#### Data in this exercise

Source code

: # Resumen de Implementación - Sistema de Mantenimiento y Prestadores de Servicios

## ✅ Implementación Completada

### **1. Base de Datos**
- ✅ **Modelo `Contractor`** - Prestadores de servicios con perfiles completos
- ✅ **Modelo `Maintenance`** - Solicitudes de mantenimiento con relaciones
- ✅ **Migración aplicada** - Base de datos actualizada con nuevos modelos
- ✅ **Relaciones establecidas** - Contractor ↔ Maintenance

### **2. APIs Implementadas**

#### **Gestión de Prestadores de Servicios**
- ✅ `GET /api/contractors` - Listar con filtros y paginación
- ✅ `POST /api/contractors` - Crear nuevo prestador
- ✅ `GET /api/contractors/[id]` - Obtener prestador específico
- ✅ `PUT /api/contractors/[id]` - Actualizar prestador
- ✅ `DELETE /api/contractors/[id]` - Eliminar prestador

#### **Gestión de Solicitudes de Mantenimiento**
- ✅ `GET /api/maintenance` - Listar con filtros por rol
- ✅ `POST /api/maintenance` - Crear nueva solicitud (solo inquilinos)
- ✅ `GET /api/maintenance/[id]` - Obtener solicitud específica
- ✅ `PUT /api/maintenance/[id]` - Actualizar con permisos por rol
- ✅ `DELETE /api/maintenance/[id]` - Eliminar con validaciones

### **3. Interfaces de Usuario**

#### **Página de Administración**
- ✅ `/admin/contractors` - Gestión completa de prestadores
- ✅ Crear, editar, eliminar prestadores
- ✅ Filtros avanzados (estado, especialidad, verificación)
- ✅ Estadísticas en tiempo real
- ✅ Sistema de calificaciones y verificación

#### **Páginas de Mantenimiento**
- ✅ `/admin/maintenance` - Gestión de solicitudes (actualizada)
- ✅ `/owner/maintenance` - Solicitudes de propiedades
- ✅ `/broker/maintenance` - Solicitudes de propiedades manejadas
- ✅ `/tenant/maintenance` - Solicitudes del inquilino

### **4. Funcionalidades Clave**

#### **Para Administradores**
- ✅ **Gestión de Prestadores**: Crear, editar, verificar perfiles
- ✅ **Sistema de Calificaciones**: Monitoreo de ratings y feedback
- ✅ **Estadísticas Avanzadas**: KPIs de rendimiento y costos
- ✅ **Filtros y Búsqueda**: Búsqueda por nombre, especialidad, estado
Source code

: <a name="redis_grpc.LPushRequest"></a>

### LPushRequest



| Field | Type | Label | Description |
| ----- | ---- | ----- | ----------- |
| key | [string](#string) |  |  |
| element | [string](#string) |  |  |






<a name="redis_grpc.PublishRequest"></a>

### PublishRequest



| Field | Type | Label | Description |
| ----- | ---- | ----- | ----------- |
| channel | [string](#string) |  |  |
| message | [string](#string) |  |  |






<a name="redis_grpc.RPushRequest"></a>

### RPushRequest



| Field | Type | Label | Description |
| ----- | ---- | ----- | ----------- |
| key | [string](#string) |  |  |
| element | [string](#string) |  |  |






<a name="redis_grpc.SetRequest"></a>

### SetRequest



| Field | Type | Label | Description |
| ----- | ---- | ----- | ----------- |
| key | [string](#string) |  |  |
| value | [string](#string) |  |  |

########

Problem details: Print every one of the lines above again, keeping each character unchanged.

Your solution:
Source code

: # Resumen de Implementación - Sistema de Mantenimiento y Prestadores de Servicios

## ✅ Implementación Completada

### **1. Base de Datos**
- ✅ **Modelo `Contractor`** - Prestadores de servicios con perfiles completos
- ✅ **Modelo `Maintenance`** - Solicitudes de mantenimiento con relaciones
- ✅ **Migración aplicada** - Base de datos actualizada con nuevos modelos
- ✅ **Relaciones establecidas** - Contractor ↔ Maintenance

### **2. APIs Implementadas**

#### **Gestión de Prestadores de Servicios**
- ✅ `GET /api/contractors` - Listar con filtros y paginación
- ✅ `POST /api/contractors` - Crear nuevo prestador
- ✅ `GET /api/contractors/[id]` - Obtener prestador específico
- ✅ `PUT /api/contractors/[id]` - Actualizar prestador
- ✅ `DELETE /api/contractors/[id]` - Eliminar prestador

#### **Gestión de Solicitudes de Mantenimiento**
- ✅ `GET /api/maintenance` - Listar con filtros por rol
- ✅ `POST /api/maintenance` - Crear nueva solicitud (solo inquilinos)
- ✅ `GET /api/maintenance/[id]` - Obtener solicitud específica
- ✅ `PUT /api/maintenance/[id]` - Actualizar con permisos por rol
- ✅ `DELETE /api/maintenance/[id]` - Eliminar con validaciones

### **3. Interfaces de Usuario**

#### **Página de Administración**
- ✅ `/admin/contractors` - Gestión completa de prestadores
- ✅ Crear, editar, eliminar prestadores
- ✅ Filtros avanzados (estado, especialidad, verificación)
- ✅ Estadísticas en tiempo real
- ✅ Sistema de calificaciones y verificación

#### **Páginas de Mantenimiento**
- ✅ `/admin/maintenance` - Gestión de solicitudes (actualizada)
- ✅ `/owner/maintenance` - Solicitudes de propiedades
- ✅ `/broker/maintenance` - Solicitudes de propiedades manejadas
- ✅ `/tenant/maintenance` - Solicitudes del inquilino

### **4. Funcionalidades Clave**

#### **Para Administradores**
- ✅ **Gestión de Prestadores**: Crear, editar, verificar perfiles
- ✅ **Sistema de Calificaciones**: Monitoreo de ratings y feedback
- ✅ **Estadísticas Avanzadas**: KPIs de rendimiento y costos
- ✅ **Filtros y Búsqueda**: Búsqueda por nombre, especialidad, estado
Source code

: <a name="redis_grpc.LPushRequest"></a>

### LPushRequest



| Field | Type | Label | Description |
| ----- | ---- | ----- | ----------- |
| key | [string](#string) |  |  |
| element | [string](#string) |  |  |






<a name="redis_grpc.PublishRequest"></a>

### PublishRequest



| Field | Type | Label | Description |
| ----- | ---- | ----- | ----------- |
| channel | [string](#string) |  |  |
| message | [string](#string) |  |  |






<a name="redis_grpc.RPushRequest"></a>

### RPushRequest



| Field | Type | Label | Description |
| ----- | ---- | ----- | ----------- |
| key | [string](#string) |  |  |
| element | [string](#string) |  |  |






<a name="redis_grpc.SetRequest"></a>

### SetRequest



| Field | Type | Label | Description |
| ----- | ---- | ----- | ----------- |
| key | [string](#string) |  |  |
| value | [string](#string) |  |  |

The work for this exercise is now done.